Tremor in China kills 47
BEIJING, Jan 10: A powerful earthquake jolted farming villages near the Great Wall today, killing 35 people and toppling hundreds of houses, China's Xinhua News Agency reported, says AP.
The magnitude 6.2 quake devastated villages in two countries in the Yan Mountains and shook buildings 250 kilometers (150 miles) to the south in Beijing.
Rescue teams found that 800 houses in the country seat of Shangyi, on Hebei province's border with Inner Mongolia, had collapsed or cracked and that nearly all houses in Zhangbei, the main town in the neighbouring country, had cracks, Xinhua said.
In four towns along the two countries border, 80 per cent of the houses had collapsed, said Huangfu Qing, a seismologist coordinating rescue work from Zhangjiakou, a city bordering the two countries.
Neither he nor Xinhua provided details on the 35 deaths. Huang said in addition more than 164 people had been injured.

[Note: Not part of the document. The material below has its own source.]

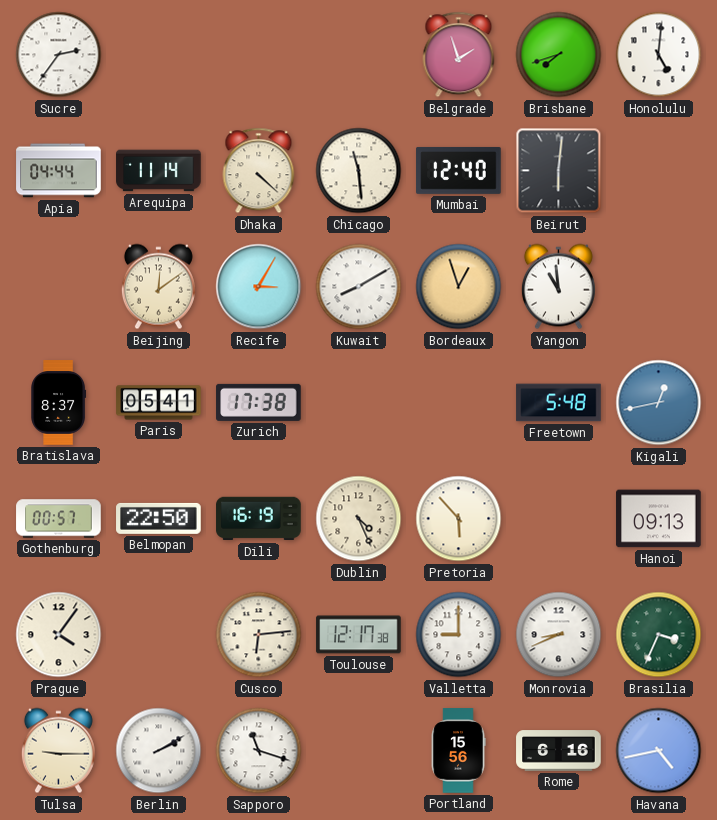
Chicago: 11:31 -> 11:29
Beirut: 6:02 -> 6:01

The quake struck at 11:50 am (0350 GMT), when many people were indoors getting ready for lunch. Residents in Beijing felt apartment buildings quiver. Guests at a hotel in Zhangjiakou, 100 kilometers (60 miles) from Shangyi, ran outside in fright.
"The building shook. Things shook" for several seconds, said a switchboard operator at the Zhangjiakou Guest House who only gave her surname, Zhao. She said no buildings collapsed.
In the county seat of Shangyi, "houses split, walls cracked and glass shattered," said Wang Haiyan of the local seismology office.
Most of the damaged buildings were rustic peasant homes of mud and brick, Wang said. She and other local government officials said the county's rough terrain makes a quick assessment of casualties and damage difficult.
Shangyi lies north of one of the patchwork of fortifications running along mountain ridges that form the Great Wall. Nearby Zhangjiakou city was for centuries an important trading town linking Beijing, the imperial capital, with Mongolia.
A magnitude 6 quake is capable of causing several damage. Government seismologists predicted aftershocks would hit the region but there would be no major quake, Xinhua said. It added that Beijing would not be affected.
Earthquakes and other natural disasters are seen by many Chinese as portents of political upheaval. Two months after the last major quake hit northern China- a 7.8 magnitude temblor that killed more than 240,000 people in Tangshan in 1976-revolutionary leader Mao Tse-tung died.